Menang dan kalah direduksi menjadi terpilih atau tidak terpilih, bukannya pembelajaran demokrasi. Padahal, dalam pileg dan pilpres yang baru lalu muncul kegairahan politik luar biasa di kalangan rakyat yang melampaui mesin partai. Bukankah ini suatu kemenangan rakyat?

Karena itu, agenda yang lebih mendesak bagi partai politik dan parlemen adalah memperbaiki aturan main politik kepartaian dan parlemen supaya rakyat menjadi arena politik yang sebenarnya.

Usulan pilkada oleh DPRD adalah suatu langkah kemunduran yang tidak sensitif, bahkan tidak tahu malu yang sulit dijelaskan kecuali karena politics of revenge dan hatred of democracy.

Lembaga parlemen bisa berubah menjadi lembaga patologi politis karena lembaga ini muncul dari energi politik yang tidak sehat, yaitu balas dendam dan kengerian justru terhadap demokrasi yang sebenarnya.

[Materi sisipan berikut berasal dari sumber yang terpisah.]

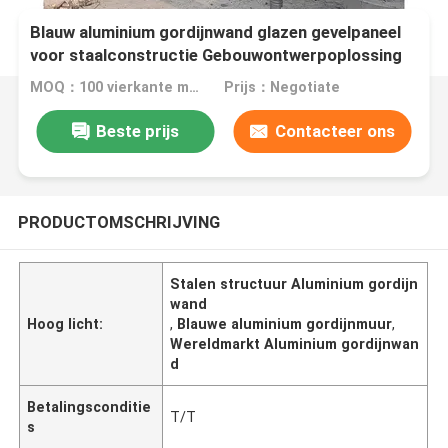
Blauw aluminium gordijnwand glazen gevelpaneel
voor staalconstructie Gebouwontwerpoplossing
op de wereldmarkt
MOQ：100 vierkante meter
Prijs：Negotiate
Beste prijs
Contacteer ons
PRODUCTOMSCHRIJVING
Stalen structuur Aluminium gordijn
wand
Hoog licht:
,
Blauwe aluminium gordijnmuur
,
Wereldmarkt Aluminium gordijnwan
d
Betalingsconditie
T/T
s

Pileg dan pilpres yang baru saja kita lalui telah menjadikan rakyat kembali sebagai subyek politik. Rakyat boleh berharap karena ada jalan politis untuk perubahan.
Kenyataan ini seharusnya dipakai oleh partai politik, lembaga-lembaga masyarakat sipil, dan tentu juga parlemen untuk menata kembali aturan main supaya gairah politik rakyat tersalurkan.

Cepat atau lambat para pencemar langit demokrasi ini akan menemui nasib seperti dituturkan bait terakhir ”Sajak Rajawali” almarhum WS Rendra: ”rajawali terbang tinggi/ membela langit dengan setia/ dan ia akan mematuk kedua matamu/ wahai, kamu, pencemar langit yang durhaka”.